- _Фрагмент страницы_
○ ○ ○ ○ ○ ○ ○

Читаем Давид Бурлюк. Инстинкт эстетического самосохранения полностью

И тут — не в бровь, а в глаз. Давид Бурлюк действительно был единственным из лидеров русского авангарда, кто не просто в определённый период, а на протяжении всей жизни реализовывал себя и в изобразительном искусстве, и в литературе. Безусловно, как художник Бурлюк представляет собой гораздо большую величину, чем как поэт. Но и среди его стихотворений, и среди прозаических произведений есть настоящие, серьёзные удачи — взять хотя бы повесть «Филонов». Такого, как Бурлюк, больше не было — ведь и окончивший Одесское художественное училище Кручёных, и проучившийся почти три года в Московском училище живописи, ваяния и зодчества (а до этого занимавшийся недолго в мастерской С. Ю. Жуковского и затем два года в студии П. И. Келина) Маяковский живопись совершенно забросили, а Михаил Ларионов, Аристарх Лентулов, другие соратники Бурлюка по объединениям «Бубновый валет» и «Союз молодёжи» никогда не занимались серьёзно литературой.

Безусловно, Давид Бурлюк был не единственным художником, имевшим проблемы со зрением. Эдгар Дега после семидесяти почти ослеп. Клод Моне в семьдесят два года перенёс две операции по удалению катаракты; лишившись хрусталика на левом глазу, он вновь обрёл зрение, но стал видеть ультрафиолет как голубой или лиловый цвет. Оноре Домье в старости потерял зрение и писал на ощупь. Рембрандт заметно косил — это привело к тому, что стереоскопическое зрение не было у него достаточно развито. Но художника такого уровня, как Давид Бурлюк, имевшего с детства один глаз, больше не было.

Бурлюк и тут уникален.

И как удачно, как раз в пору зрелости Давида Бурлюка — в первом десятилетии прошлого века — появился кубизм! Основной его приём, разложение трёхмерных объектов на плоскости, из чисто физиологических соображений должен был быть ближе всего Бурлюку.

Ну а стеклянный глаз Бурлюка как своеобразный символ футуристического видения мира до сих пор привлекает повышенное внимание посетителей выставок — так произошло, например, летом 2000-го на выставке «Русский футуризм и Давид Бурлюк — отец русского футуризма» в Русском музее в Санкт-Петербурге.

Сумы

Поступление в Сумскую Александровскую гимназию было для Давида первым шагом в самостоятельную жизнь. Он жил в недавно построенном пансионате для иногородних учеников, а семья осталась в Корочке. Расстояние от Корочки до Сум — менее девяноста километров, до Курска почти в два раза больше, да и Рябушки от Сум недалеко, так что выбор родителей был очевиден.

Вступительные экзамены длились три недели. Их Давид провёл вместе с Карпом Егоровичем Сединым, который не отказывал себе ни в чём, пользуясь деньгами Давида Фёдоровича. Экзамены по латыни, религии и географии юный Давид сдал хорошо, но провалился на математике и русском языке, так что пришлось брать на лето репетитора. Зато результаты страсти к рисованию, постепенно овладевающей им, сразу были оценены.

○ ○ ○ ○ ○ ○ ○

- _Список заданий_
**a)** По каким предметам юный Давид провалил вступительные экзамены в гимназию, согласно тексту о Бурлюке?
**b)** Продолжите текст о Давиде Бурлюке с того места, где он заканчивается.

- _Список позиций_
○ ○ ○ ○ ○ ○ ○

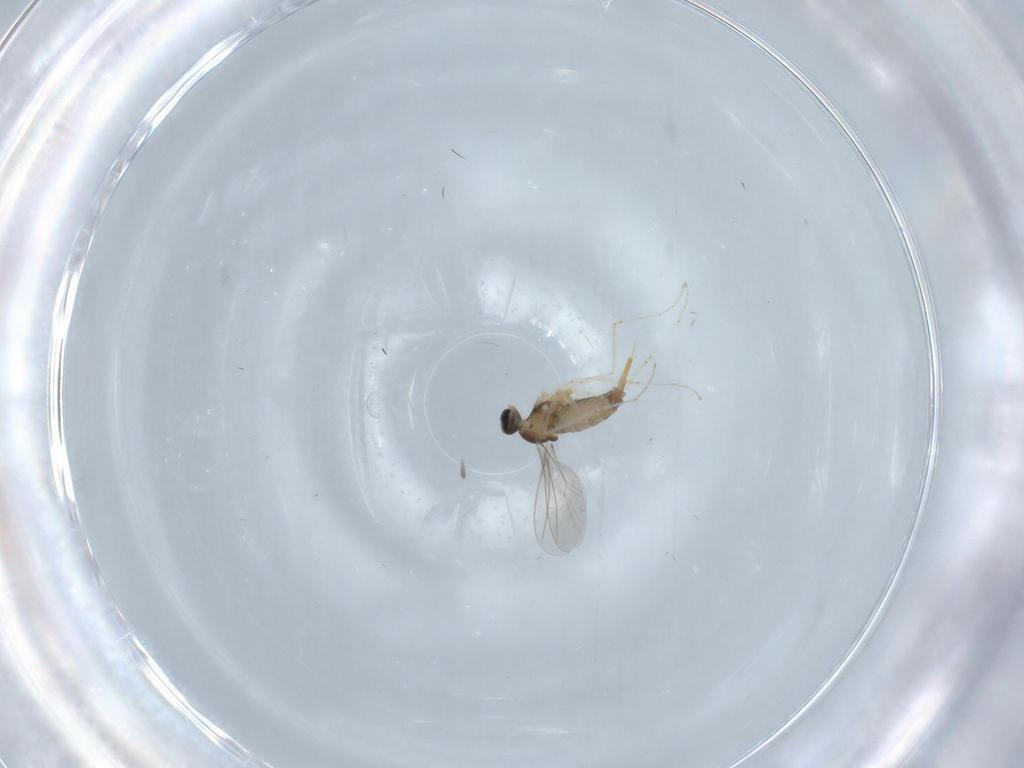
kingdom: Animalia
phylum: Arthropoda
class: Insecta
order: Diptera
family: Cecidomyiidae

○ ○ ○ ○ ○ ○ ○

- _Ответы_
**a)** По математике и русскому языку.

**b)**
Художественное дарование Бурлюка впервые заметил гимназический учитель рисования, художник Александр Карлович Вениг. Он был сыном академика, профессора исторической и портретной живописи Императорской Академии художеств Карла Богдановича Венига, так что в недостатке художественного вкуса упрекнуть его было никак нельзя. Вениг не только ставил Давида в пример другим ученикам, но даже написал его родителям письмо, которое стало одним из определяющих в судьбе будущего художника.

Вот что писал об этом сам Бурлюк:

«Моя матушка не замедлила получить от учителя рисования Александра Карловича Венига (сына знаменитого профессора) положительное письмо, в котором вновь приехавший в Сумы на место умершего учителя рисования — древнего старика — новый преподаватель усиленно рекомендовал Людмиле Иосифовне обратить внимание на “искру Божию, имеющуюся в Вашем сыне, ученике второго, вверенного мне класса”. Моя матушка всю жизнь гордилась этим письмом и тщательно берегла его, предвидя в нём предвестие несомненной ожидающей её сына славы на художественном поприще.

А. К. Вениг выписал на семь рублей красок из столицы, и когда краски получились, посылочка была раскрыта, моего носа коснулась струя неизъяснимо-восхитительного запаха масляных красок… От восторга у меня потекли слюнки… В течение десятков лет я помню этот запах и этот момент.

Уроки рисования, впрочем, дальше двух копий маслом с акварели Александра Венига не пошли. Одна акварель изображала деревню весной, а другая — такую же среди сугробов снега».

Получив письмо, взволнованная Людмила Иосифовна немедленно приехала в Сумы. Случилось это в октябре. Директор, Николай Иванович, вызвал Давида к себе, и тот бросился к матери, которую не видел три месяца. Вместе с матерью в роскошном экипаже, запряжённом четвёркой лошадей, приехали братья и сестра. Директор разрешил Давиду отлучиться до завтрашнего утра, и он медленно и торжественно — чтобы все мальчишки-соученики заметили — сел в карету. Мать с гордостью прочла вслух письмо от Венига — и Бурлюк писал потом, что ни один отзыв о его творчестве на протяжении всей последующей долгой жизни не произвёл на него большего впечатления, чем этот.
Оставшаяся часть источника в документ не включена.